→ THE INPUT:
* * * * *
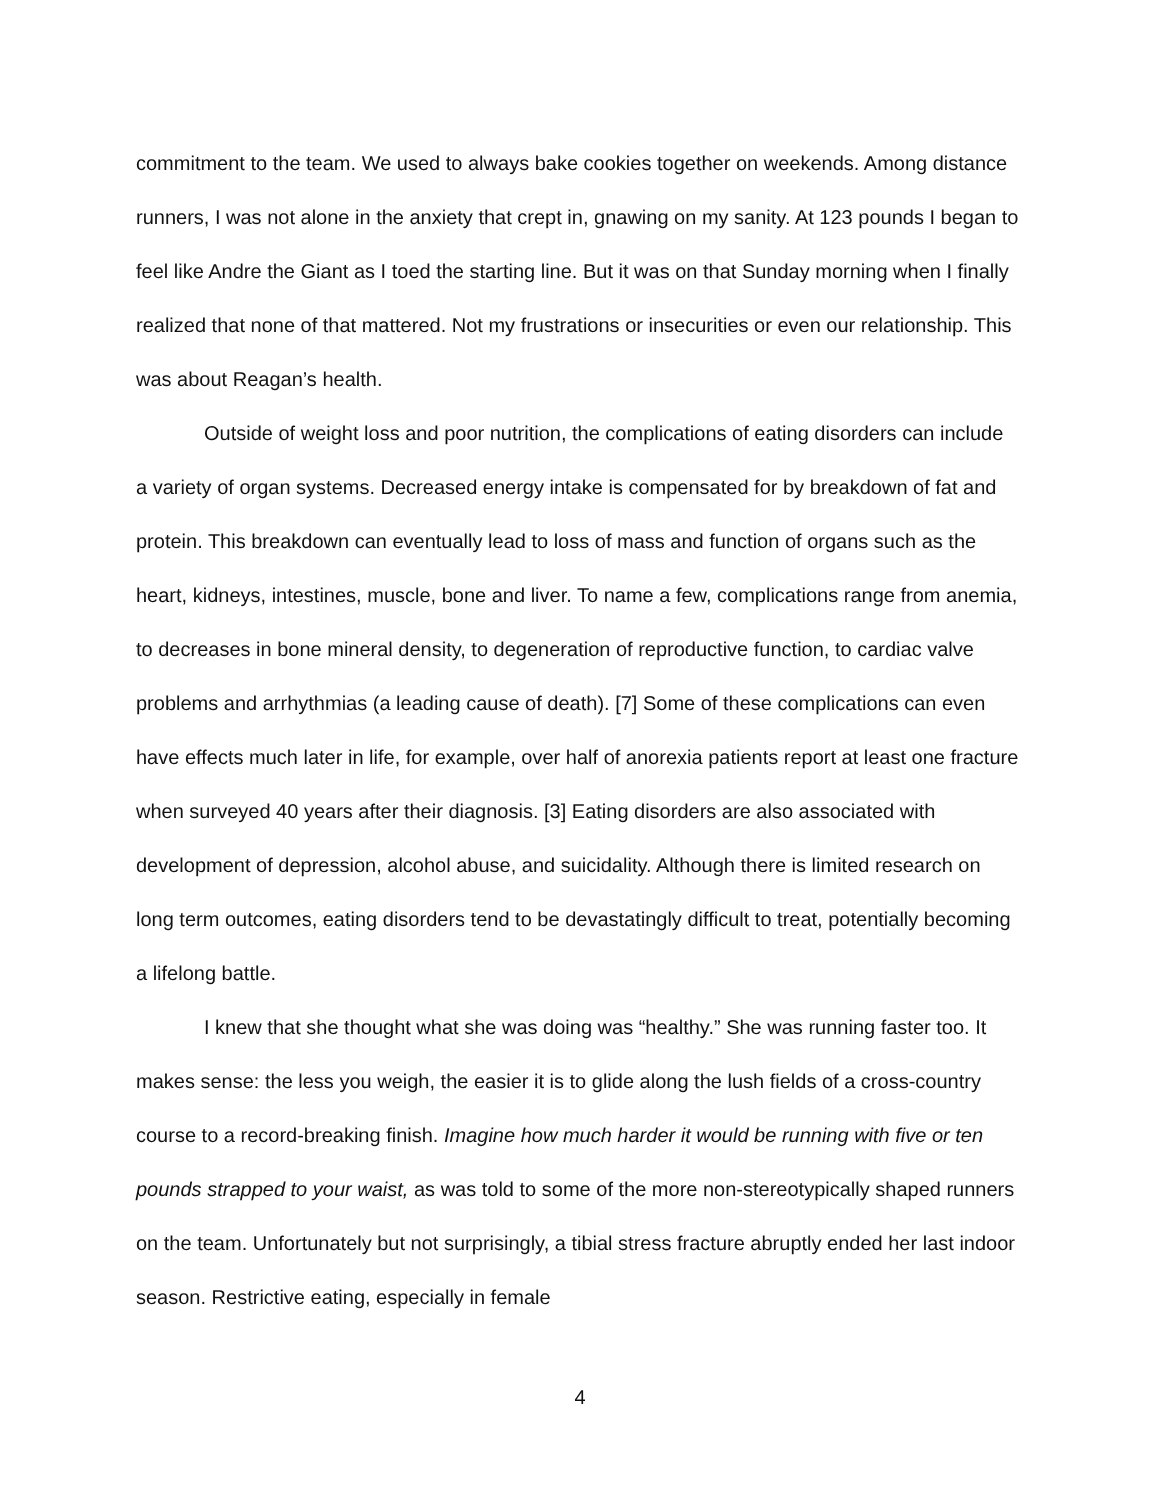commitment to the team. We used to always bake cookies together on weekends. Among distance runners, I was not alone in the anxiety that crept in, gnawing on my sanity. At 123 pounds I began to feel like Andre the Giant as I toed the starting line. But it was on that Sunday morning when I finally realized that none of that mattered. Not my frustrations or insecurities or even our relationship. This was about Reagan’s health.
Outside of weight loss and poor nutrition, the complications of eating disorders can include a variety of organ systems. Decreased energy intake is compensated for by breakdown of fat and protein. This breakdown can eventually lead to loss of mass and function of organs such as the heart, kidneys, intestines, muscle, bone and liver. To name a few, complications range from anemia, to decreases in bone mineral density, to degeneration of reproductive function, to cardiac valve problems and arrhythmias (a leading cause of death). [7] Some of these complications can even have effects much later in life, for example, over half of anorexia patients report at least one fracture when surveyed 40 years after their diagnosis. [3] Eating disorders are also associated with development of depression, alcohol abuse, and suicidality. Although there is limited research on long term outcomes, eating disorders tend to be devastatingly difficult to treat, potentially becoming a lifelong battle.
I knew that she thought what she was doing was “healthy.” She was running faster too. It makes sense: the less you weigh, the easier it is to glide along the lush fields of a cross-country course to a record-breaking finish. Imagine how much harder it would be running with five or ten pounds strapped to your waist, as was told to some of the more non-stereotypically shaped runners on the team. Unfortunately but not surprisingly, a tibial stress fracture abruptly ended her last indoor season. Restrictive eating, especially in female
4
* * * * *
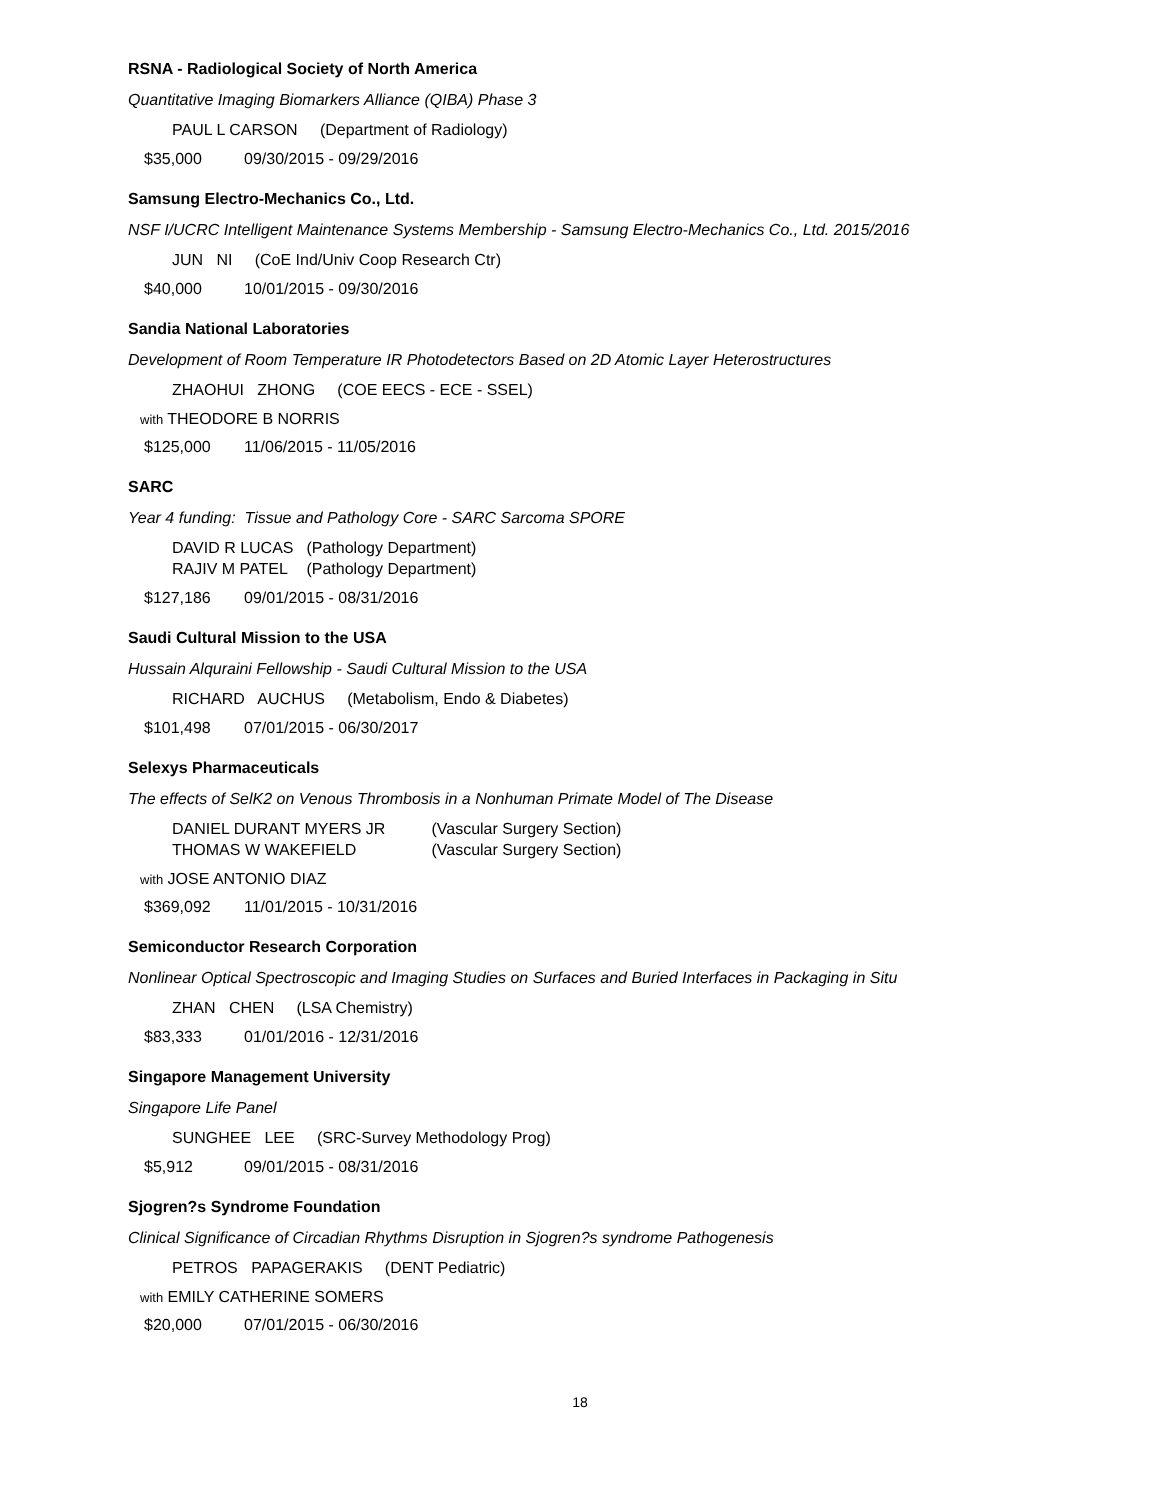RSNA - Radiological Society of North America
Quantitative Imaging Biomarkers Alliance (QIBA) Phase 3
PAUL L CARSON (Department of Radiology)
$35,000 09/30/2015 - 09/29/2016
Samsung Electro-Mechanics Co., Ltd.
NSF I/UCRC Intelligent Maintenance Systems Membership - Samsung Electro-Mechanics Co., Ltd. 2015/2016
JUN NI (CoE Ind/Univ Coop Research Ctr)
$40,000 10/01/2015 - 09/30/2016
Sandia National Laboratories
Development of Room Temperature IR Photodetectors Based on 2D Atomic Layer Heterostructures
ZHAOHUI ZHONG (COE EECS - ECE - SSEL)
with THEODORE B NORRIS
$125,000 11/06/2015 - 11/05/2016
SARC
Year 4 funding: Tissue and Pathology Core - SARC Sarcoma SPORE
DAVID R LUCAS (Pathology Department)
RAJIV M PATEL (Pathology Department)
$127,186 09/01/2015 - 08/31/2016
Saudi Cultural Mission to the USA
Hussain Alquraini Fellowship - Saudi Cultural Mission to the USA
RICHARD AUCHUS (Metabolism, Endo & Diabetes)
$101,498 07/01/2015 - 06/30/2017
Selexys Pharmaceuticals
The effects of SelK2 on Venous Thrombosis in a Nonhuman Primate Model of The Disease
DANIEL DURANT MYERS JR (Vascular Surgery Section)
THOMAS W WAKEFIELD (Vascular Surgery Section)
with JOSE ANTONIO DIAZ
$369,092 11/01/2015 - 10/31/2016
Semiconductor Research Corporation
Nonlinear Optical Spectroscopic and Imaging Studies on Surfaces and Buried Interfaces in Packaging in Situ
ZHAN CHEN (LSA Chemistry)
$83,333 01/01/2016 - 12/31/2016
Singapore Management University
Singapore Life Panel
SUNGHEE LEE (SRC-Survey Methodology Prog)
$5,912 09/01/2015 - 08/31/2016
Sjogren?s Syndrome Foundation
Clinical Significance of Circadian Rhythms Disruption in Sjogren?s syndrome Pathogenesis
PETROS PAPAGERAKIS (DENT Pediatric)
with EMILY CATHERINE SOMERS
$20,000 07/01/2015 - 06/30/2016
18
* * * * *
→ REQUIRED WORK:
Beginning at the line above with "11/01/2015 - 10/31/2016" and finishing at the line with "01/01/2016 - 12/31/2016", return each line exactly and return nothing else.

→ EXERCISE RESPONSE:
$369,092 11/01/2015 - 10/31/2016
Semiconductor Research Corporation
Nonlinear Optical Spectroscopic and Imaging Studies on Surfaces and Buried Interfaces in Packaging in Situ
ZHAN CHEN (LSA Chemistry)
$83,333 01/01/2016 - 12/31/2016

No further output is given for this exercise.